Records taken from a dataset
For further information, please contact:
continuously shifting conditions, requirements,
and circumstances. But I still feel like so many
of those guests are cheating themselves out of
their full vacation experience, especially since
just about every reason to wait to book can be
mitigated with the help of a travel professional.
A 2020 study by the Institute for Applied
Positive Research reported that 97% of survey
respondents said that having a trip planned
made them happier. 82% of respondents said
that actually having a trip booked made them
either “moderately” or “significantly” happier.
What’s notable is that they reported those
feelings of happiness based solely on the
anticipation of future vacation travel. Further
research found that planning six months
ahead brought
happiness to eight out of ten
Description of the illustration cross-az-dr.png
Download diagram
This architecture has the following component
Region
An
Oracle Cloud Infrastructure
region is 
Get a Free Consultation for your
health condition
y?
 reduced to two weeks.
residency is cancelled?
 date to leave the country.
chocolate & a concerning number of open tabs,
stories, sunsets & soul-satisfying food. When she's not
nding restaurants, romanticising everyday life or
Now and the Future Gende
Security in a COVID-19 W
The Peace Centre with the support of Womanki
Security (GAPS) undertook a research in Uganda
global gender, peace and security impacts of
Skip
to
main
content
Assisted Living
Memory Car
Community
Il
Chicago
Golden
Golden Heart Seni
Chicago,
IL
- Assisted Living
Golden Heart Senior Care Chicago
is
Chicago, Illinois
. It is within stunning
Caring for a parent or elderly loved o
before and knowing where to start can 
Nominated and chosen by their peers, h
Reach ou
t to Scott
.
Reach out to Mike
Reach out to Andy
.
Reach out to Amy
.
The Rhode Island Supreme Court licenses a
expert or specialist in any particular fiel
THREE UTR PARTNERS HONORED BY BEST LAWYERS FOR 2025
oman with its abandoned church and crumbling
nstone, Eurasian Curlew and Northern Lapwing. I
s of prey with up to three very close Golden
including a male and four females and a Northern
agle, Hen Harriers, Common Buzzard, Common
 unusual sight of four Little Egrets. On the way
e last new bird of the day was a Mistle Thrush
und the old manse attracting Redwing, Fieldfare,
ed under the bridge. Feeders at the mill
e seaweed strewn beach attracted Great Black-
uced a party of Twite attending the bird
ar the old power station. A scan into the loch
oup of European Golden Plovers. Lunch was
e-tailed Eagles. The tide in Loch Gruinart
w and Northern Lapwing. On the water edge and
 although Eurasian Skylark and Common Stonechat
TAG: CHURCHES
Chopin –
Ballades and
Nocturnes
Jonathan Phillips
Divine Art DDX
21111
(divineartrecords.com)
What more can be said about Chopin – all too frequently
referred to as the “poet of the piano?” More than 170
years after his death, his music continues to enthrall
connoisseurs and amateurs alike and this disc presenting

TASK GOAL: Transcribe everything from the start of the records down to the line containing "respondents said that having a trip planned", including that line.

FINISHED TASK:
For further information, please contact:
continuously shifting conditions, requirements,
and circumstances. But I still feel like so many
of those guests are cheating themselves out of
their full vacation experience, especially since
just about every reason to wait to book can be
mitigated with the help of a travel professional.
A 2020 study by the Institute for Applied
Positive Research reported that 97% of survey
respondents said that having a trip planned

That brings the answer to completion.